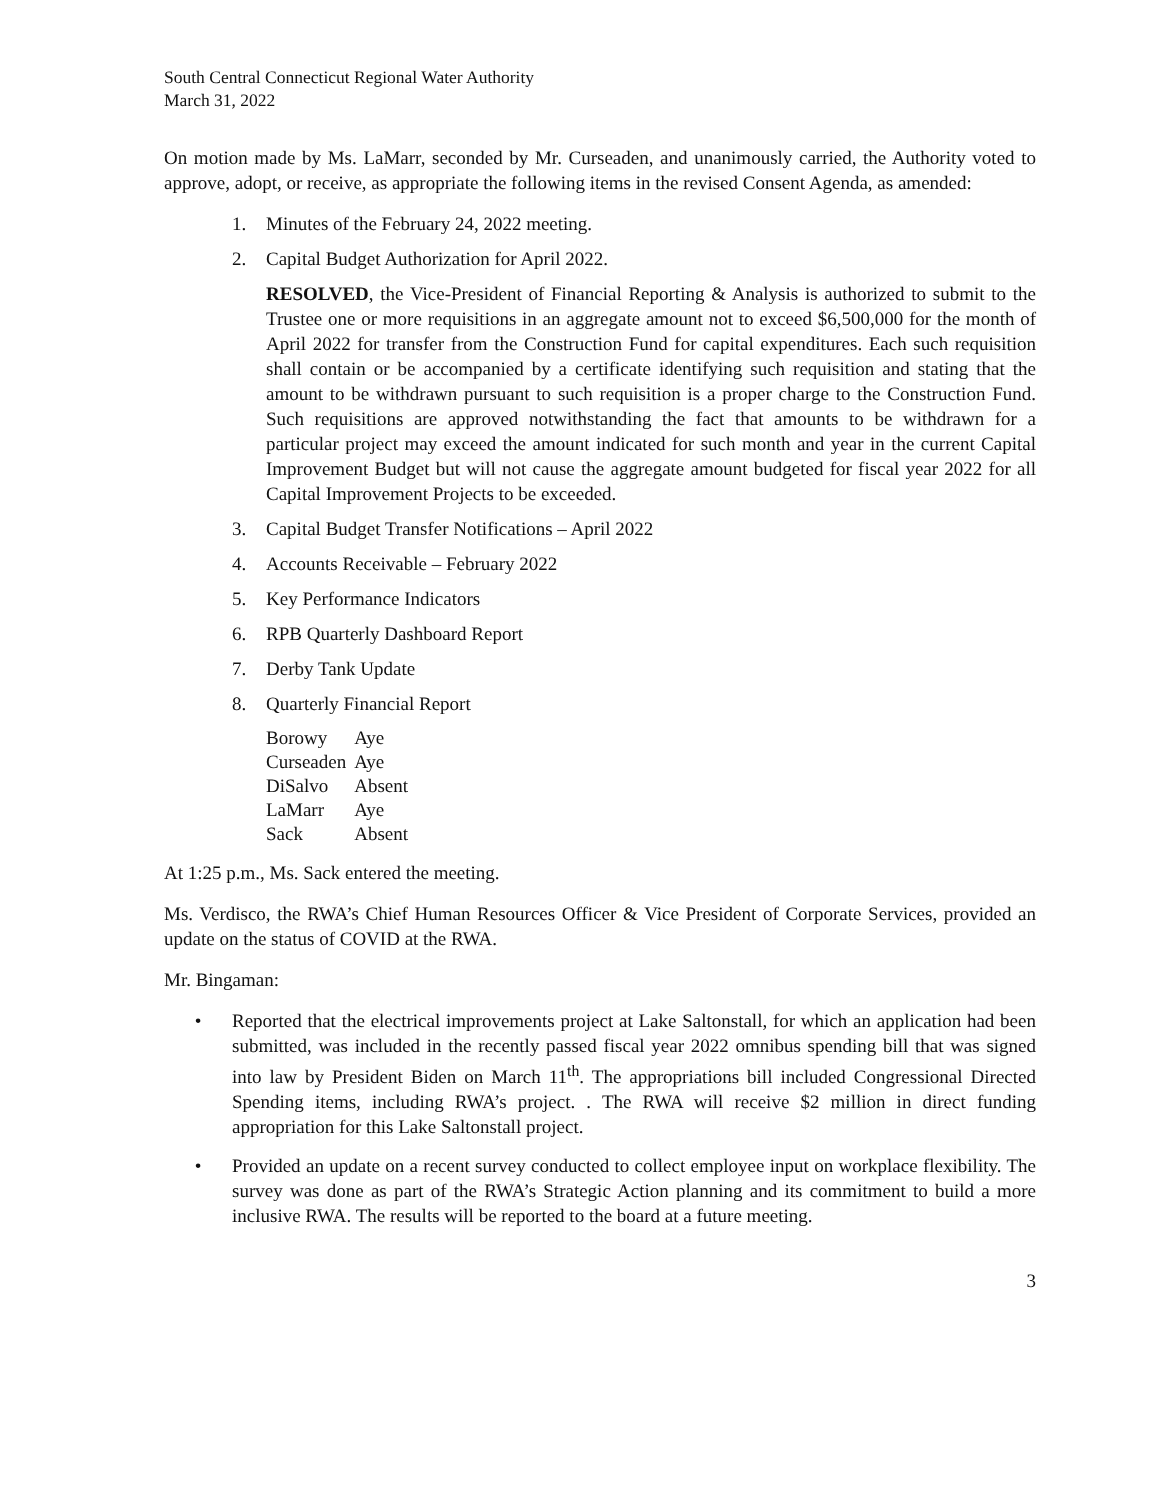South Central Connecticut Regional Water Authority
March 31, 2022
On motion made by Ms. LaMarr, seconded by Mr. Curseaden, and unanimously carried, the Authority voted to approve, adopt, or receive, as appropriate the following items in the revised Consent Agenda, as amended:
1. Minutes of the February 24, 2022 meeting.
2. Capital Budget Authorization for April 2022.
RESOLVED, the Vice-President of Financial Reporting & Analysis is authorized to submit to the Trustee one or more requisitions in an aggregate amount not to exceed $6,500,000 for the month of April 2022 for transfer from the Construction Fund for capital expenditures. Each such requisition shall contain or be accompanied by a certificate identifying such requisition and stating that the amount to be withdrawn pursuant to such requisition is a proper charge to the Construction Fund. Such requisitions are approved notwithstanding the fact that amounts to be withdrawn for a particular project may exceed the amount indicated for such month and year in the current Capital Improvement Budget but will not cause the aggregate amount budgeted for fiscal year 2022 for all Capital Improvement Projects to be exceeded.
3. Capital Budget Transfer Notifications – April 2022
4. Accounts Receivable – February 2022
5. Key Performance Indicators
6. RPB Quarterly Dashboard Report
7. Derby Tank Update
8. Quarterly Financial Report
| Borowy | Aye |
| Curseaden | Aye |
| DiSalvo | Absent |
| LaMarr | Aye |
| Sack | Absent |
At 1:25 p.m., Ms. Sack entered the meeting.
Ms. Verdisco, the RWA’s Chief Human Resources Officer & Vice President of Corporate Services, provided an update on the status of COVID at the RWA.
Mr. Bingaman:
• Reported that the electrical improvements project at Lake Saltonstall, for which an application had been submitted, was included in the recently passed fiscal year 2022 omnibus spending bill that was signed into law by President Biden on March 11<sup>th</sup>. The appropriations bill included Congressional Directed Spending items, including RWA’s project. . The RWA will receive $2 million in direct funding appropriation for this Lake Saltonstall project.
• Provided an update on a recent survey conducted to collect employee input on workplace flexibility. The survey was done as part of the RWA’s Strategic Action planning and its commitment to build a more inclusive RWA. The results will be reported to the board at a future meeting.
3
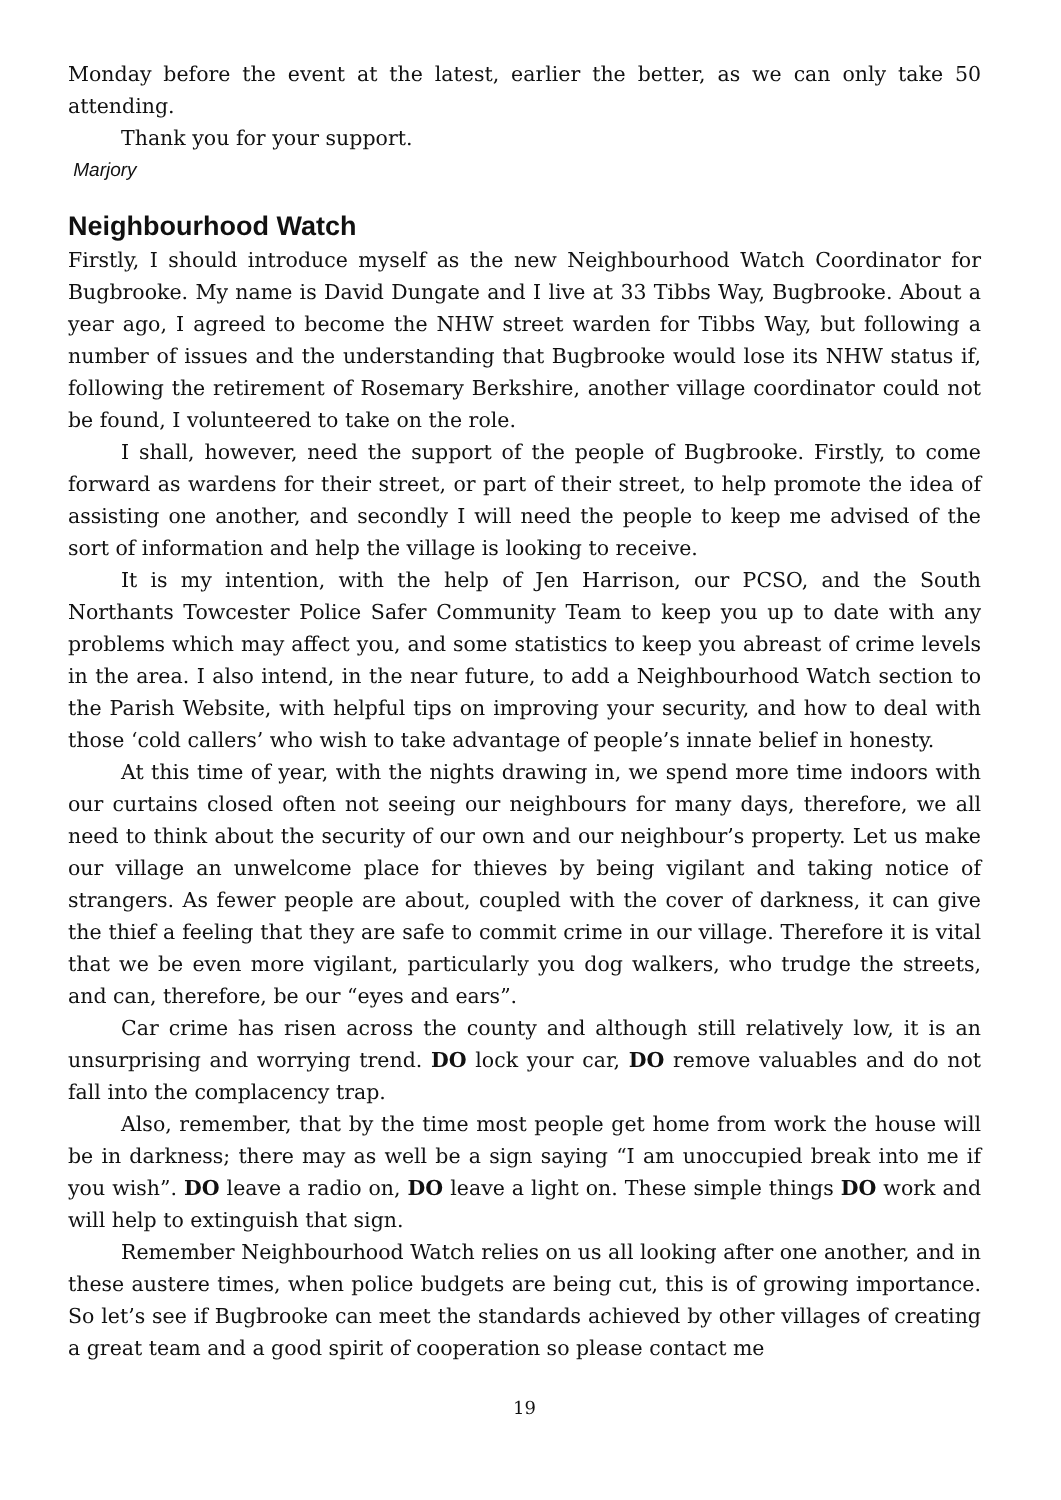Monday before the event at the latest, earlier the better, as we can only take 50 attending.
Thank you for your support.
Marjory
Neighbourhood Watch
Firstly, I should introduce myself as the new Neighbourhood Watch Coordinator for Bugbrooke. My name is David Dungate and I live at 33 Tibbs Way, Bugbrooke. About a year ago, I agreed to become the NHW street warden for Tibbs Way, but following a number of issues and the understanding that Bugbrooke would lose its NHW status if, following the retirement of Rosemary Berkshire, another village coordinator could not be found, I volunteered to take on the role.
I shall, however, need the support of the people of Bugbrooke. Firstly, to come forward as wardens for their street, or part of their street, to help promote the idea of assisting one another, and secondly I will need the people to keep me advised of the sort of information and help the village is looking to receive.
It is my intention, with the help of Jen Harrison, our PCSO, and the South Northants Towcester Police Safer Community Team to keep you up to date with any problems which may affect you, and some statistics to keep you abreast of crime levels in the area. I also intend, in the near future, to add a Neighbourhood Watch section to the Parish Website, with helpful tips on improving your security, and how to deal with those ‘cold callers’ who wish to take advantage of people’s innate belief in honesty.
At this time of year, with the nights drawing in, we spend more time indoors with our curtains closed often not seeing our neighbours for many days, therefore, we all need to think about the security of our own and our neighbour’s property. Let us make our village an unwelcome place for thieves by being vigilant and taking notice of strangers. As fewer people are about, coupled with the cover of darkness, it can give the thief a feeling that they are safe to commit crime in our village. Therefore it is vital that we be even more vigilant, particularly you dog walkers, who trudge the streets, and can, therefore, be our “eyes and ears”.
Car crime has risen across the county and although still relatively low, it is an unsurprising and worrying trend. DO lock your car, DO remove valuables and do not fall into the complacency trap.
Also, remember, that by the time most people get home from work the house will be in darkness; there may as well be a sign saying “I am unoccupied break into me if you wish”. DO leave a radio on, DO leave a light on. These simple things DO work and will help to extinguish that sign.
Remember Neighbourhood Watch relies on us all looking after one another, and in these austere times, when police budgets are being cut, this is of growing importance. So let’s see if Bugbrooke can meet the standards achieved by other villages of creating a great team and a good spirit of cooperation so please contact me
19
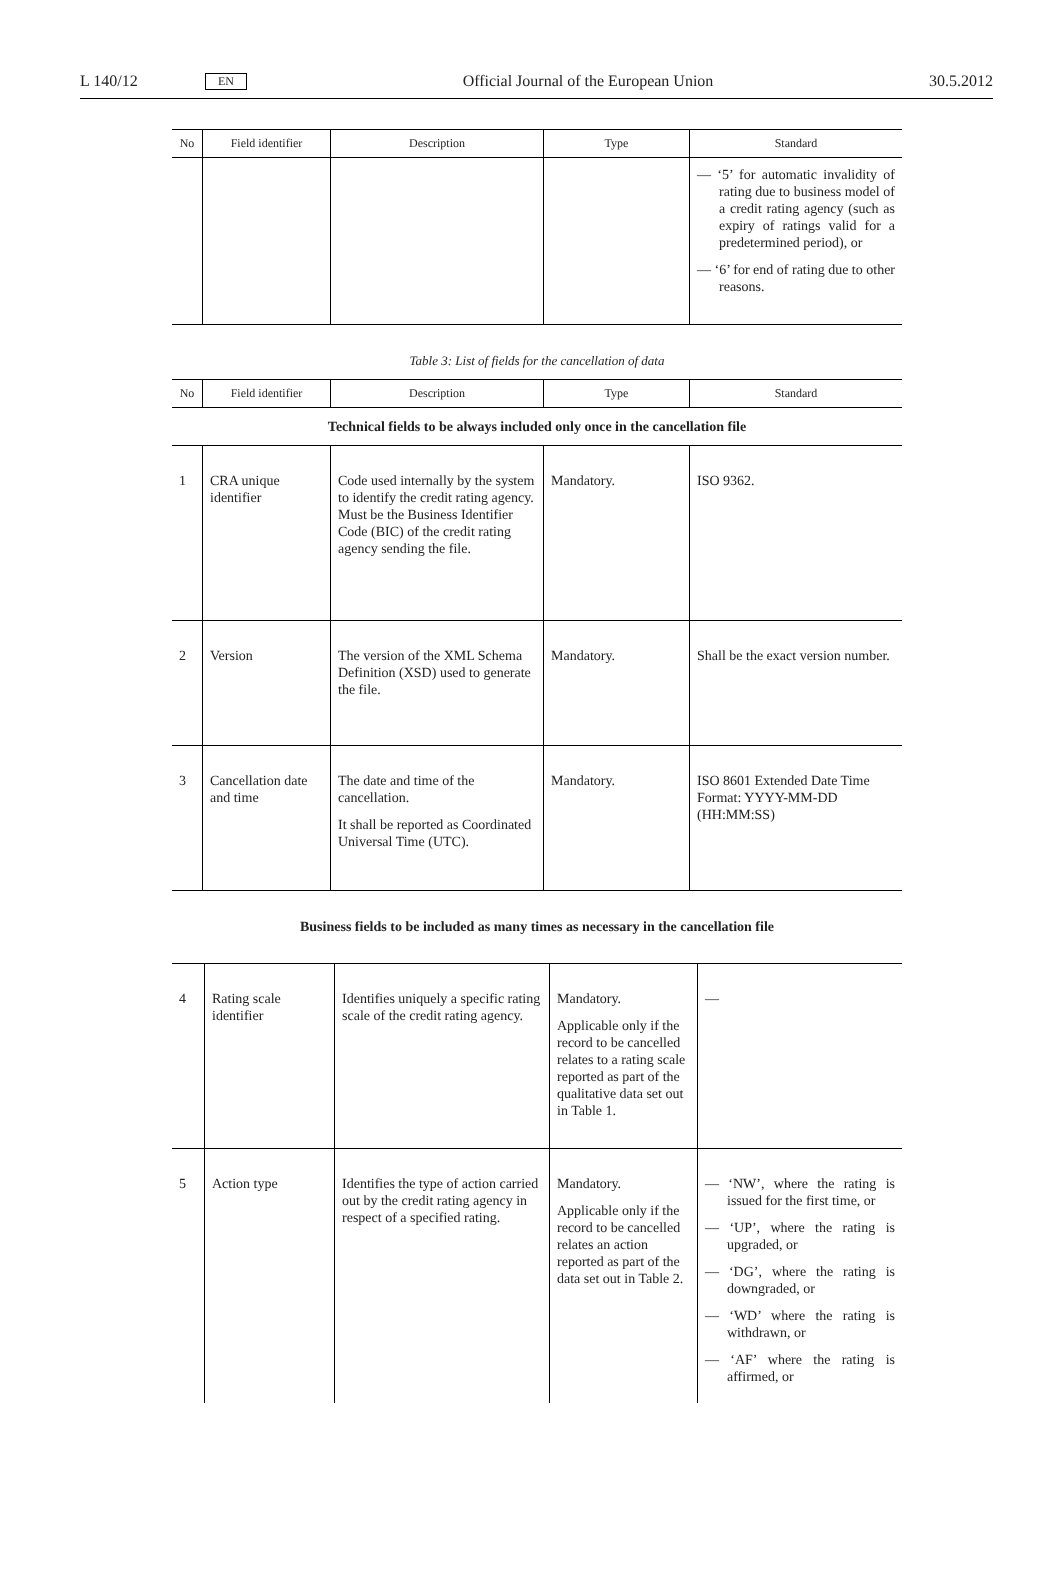L 140/12 EN Official Journal of the European Union 30.5.2012
| No | Field identifier | Description | Type | Standard |
| --- | --- | --- | --- | --- |
| | | | | — ‘5’ for automatic invalidity of rating due to business model of a credit rating agency (such as expiry of ratings valid for a predetermined period), or — ‘6’ for end of rating due to other reasons. |
Table 3: List of fields for the cancellation of data
| No | Field identifier | Description | Type | Standard |
| --- | --- | --- | --- | --- |
| Technical fields to be always included only once in the cancellation file | | | | |
| 1 | CRA unique identifier | Code used internally by the system to identify the credit rating agency. Must be the Business Identifier Code (BIC) of the credit rating agency sending the file. | Mandatory. | ISO 9362. |
| 2 | Version | The version of the XML Schema Definition (XSD) used to generate the file. | Mandatory. | Shall be the exact version number. |
| 3 | Cancellation date and time | The date and time of the cancellation. It shall be reported as Coordinated Universal Time (UTC). | Mandatory. | ISO 8601 Extended Date Time Format: YYYY-MM-DD (HH:MM:SS) |
Business fields to be included as many times as necessary in the cancellation file
| 4 | Rating scale identifier | Identifies uniquely a specific rating scale of the credit rating agency. | Mandatory. Applicable only if the record to be cancelled relates to a rating scale reported as part of the qualitative data set out in Table 1. | — |
| 5 | Action type | Identifies the type of action carried out by the credit rating agency in respect of a specified rating. | Mandatory. Applicable only if the record to be cancelled relates an action reported as part of the data set out in Table 2. | — ‘NW’, where the rating is issued for the first time, or — ‘UP’, where the rating is upgraded, or — ‘DG’, where the rating is downgraded, or — ‘WD’ where the rating is withdrawn, or — ‘AF’ where the rating is affirmed, or |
____________________
◆ EXERCISE PROMPT ◆
From the material above, copy every line where the word "record" is found.

◆ SOLUTION BELOW ◆
| 4 | Rating scale identifier | Identifies uniquely a specific rating scale of the credit rating agency. | Mandatory. Applicable only if the record to be cancelled relates to a rating scale reported as part of the qualitative data set out in Table 1. | — |
| 5 | Action type | Identifies the type of action carried out by the credit rating agency in respect of a specified rating. | Mandatory. Applicable only if the record to be cancelled relates an action reported as part of the data set out in Table 2. | — ‘NW’, where the rating is issued for the first time, or — ‘UP’, where the rating is upgraded, or — ‘DG’, where the rating is downgraded, or — ‘WD’ where the rating is withdrawn, or — ‘AF’ where the rating is affirmed, or |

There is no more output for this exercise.